Ill-fated generation

        Naturally, in the atmosphere prevailing in a "Welfare State", M.P.'s of both Parties, representing rural constituencies, vied with each other in order to bully local authorities and urge them to grant innocent rustics the amenity they so ardently desired; and thus, within the last decade one of the more unpleasant rigours of a benevolent State policy has been foisted on an ill-fated generation.
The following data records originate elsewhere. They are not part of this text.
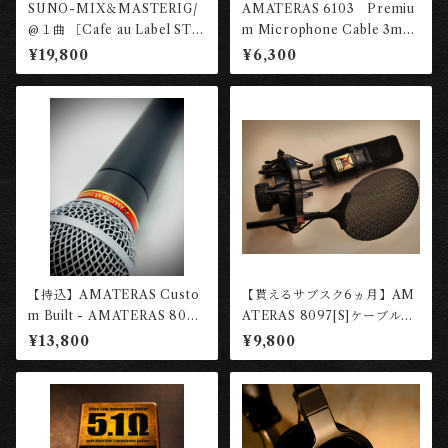
SUNO-MIX＆MASTERIG/
AMATERAS 6103 Premiu
@１曲 ［Cafe au Label STU
m Microphone Cable 3m
DIO］
［長岡工房］
¥19,800
¥6,300
【持込】AMATERAS Custo
【貰えるサブスク6ヵ月】AM
m Built - AMATERAS 8058
ATERAS 8097[S]ケーブルセ
8058BT/ Dynamic Microp
ット (定価:¥54200税込)【レ
¥13,800
¥9,800
hone ［長岡工房］
ンタル権】 ［長岡工房］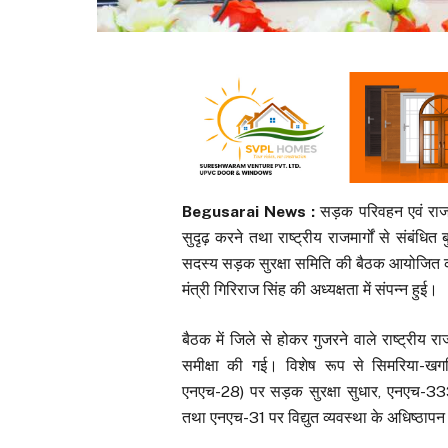
Begusarai News :
सड़क परिवहन एवं राजमा
सुदृढ़ करने तथा राष्ट्रीय राजमार्गों से संबंधित
सदस्य सड़क सुरक्षा समिति की बैठक आयोजित 
मंत्री गिरिराज सिंह की अध्यक्षता में संपन्न हुई।
बैठक में जिले से होकर गुजरने वाले राष्ट्रीय र
समीक्षा की गई। विशेष रूप से सिमरिया-खगड़ि
एनएच-28) पर सड़क सुरक्षा सुधार, एनएच-333A
तथा एनएच-31 पर विद्युत व्यवस्था के अधिष्ठापन 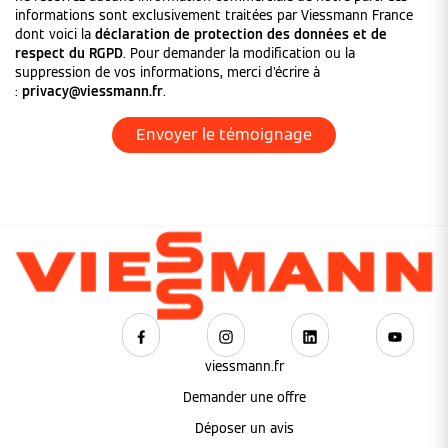
informations sont exclusivement traitées par Viessmann France
dont voici la
déclaration de protection des données et de
respect du RGPD
. Pour demander la modification ou la
suppression de vos informations, merci d'écrire à
:
privacy@viessmann.fr
.
viessmann.fr
Demander une offre
Déposer un avis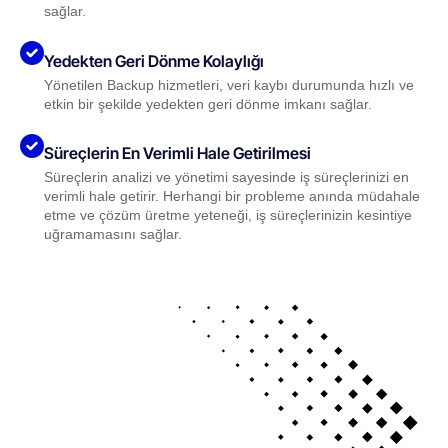
sağlar.
Yedekten Geri Dönme Kolaylığı
Yönetilen Backup hizmetleri, veri kaybı durumunda hızlı ve
etkin bir şekilde yedekten geri dönme imkanı sağlar.
Süreçlerin En Verimli Hale Getirilmesi
Süreçlerin analizi ve yönetimi sayesinde iş süreçlerinizi en
verimli hale getirir. Herhangi bir probleme anında müdahale
etme ve çözüm üretme yeteneği, iş süreçlerinizin kesintiye
uğramamasını sağlar.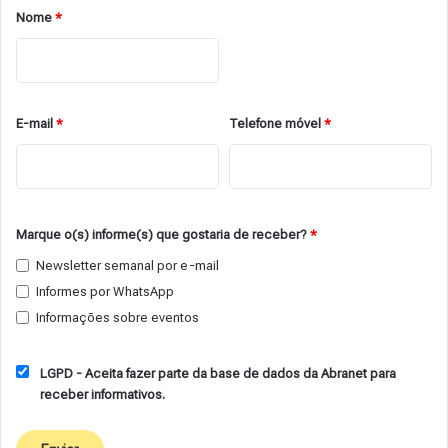
Nome
*
E-mail
*
Telefone móvel
*
Marque o(s) informe(s) que gostaria de receber?
*
Newsletter semanal por e-mail
Informes por WhatsApp
Informações sobre eventos
LGPD - Aceita fazer parte da base de dados da Abranet para
receber informativos.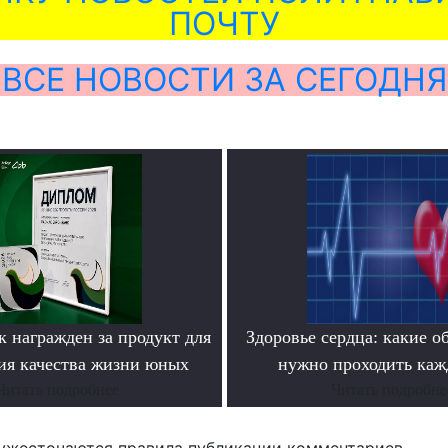
ПОЧТУ
ВСЕ НОВОСТИ ЗА СЕГОДНЯ
к награжден за продукт для
Здоровье сердца: какие о
я качества жизни юных
нужно проходить каж
Читать подробнее
Читать подробне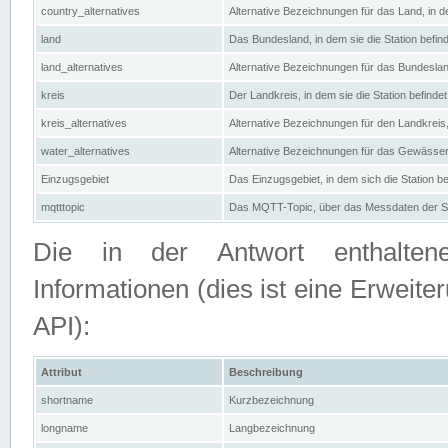
country_alternatives
Alternative Bezeichnungen für das Land, in de
land
Das Bundesland, in dem sie die Station befin
land_alternatives
Alternative Bezeichnungen für das Bundesland
kreis
Der Landkreis, in dem sie die Station befindet
kreis_alternatives
Alternative Bezeichnungen für den Landkreis, 
water_alternatives
Alternative Bezeichnungen für das Gewässer, 
Einzugsgebiet
Das Einzugsgebiet, in dem sich die Station be
mqtttopic
Das MQTT-Topic, über das Messdaten der St
Die in der Antwort enthaltenen
Informationen (dies ist eine Erwe
API):
Attribut
Beschreibung
shortname
Kurzbezeichnung
longname
Langbezeichnung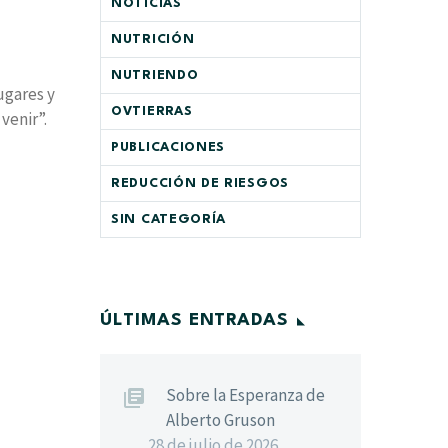
NOTICIAS
NUTRICIÓN
NUTRIENDO
ugares y
OVTIERRAS
venir”.
PUBLICACIONES
REDUCCIÓN DE RIESGOS
SIN CATEGORÍA
ÚLTIMAS ENTRADAS
Sobre la Esperanza de
Alberto Gruson
28 de julio de 2026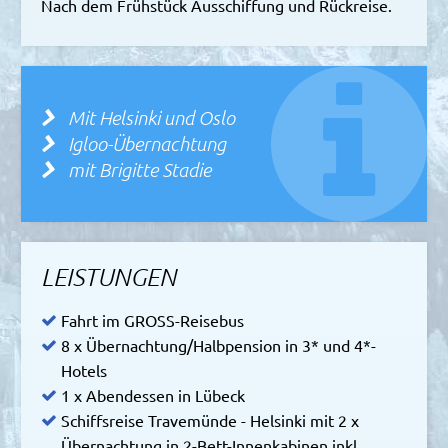
Nach dem Frühstück Ausschiffung und Rückreise.
Mit Helsinki und Oslo
Igloo-Übernachtung
mit Brigitte Stadie
LEISTUNGEN
Fahrt im GROSS-Reisebus
8 x Übernachtung/Halbpension in 3* und 4*-
Hotels
1 x Abendessen in Lübeck
Schiffsreise Travemünde - Helsinki mit 2 x
Übernachtung in 2-Bett-Innenkabinen inkl.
        When we add to all this, the increasing pollution of the atmosphere by fuel and motor-car fumes — for the Welfare State, by enabling hundreds of thousands who hitherto were only cyclists, to possess cars of their own, have indirectly contributed to this pollution — and remember that this has greatly promoted the development of carbon dioxide in the air we breathe, we have a total sum of benefits which, like the well-meaning but fatal clout a proverbial bear administered to its master in order to rid him of a fly on his brow, may without too much exaggeration be regarded as distinctly disquieting.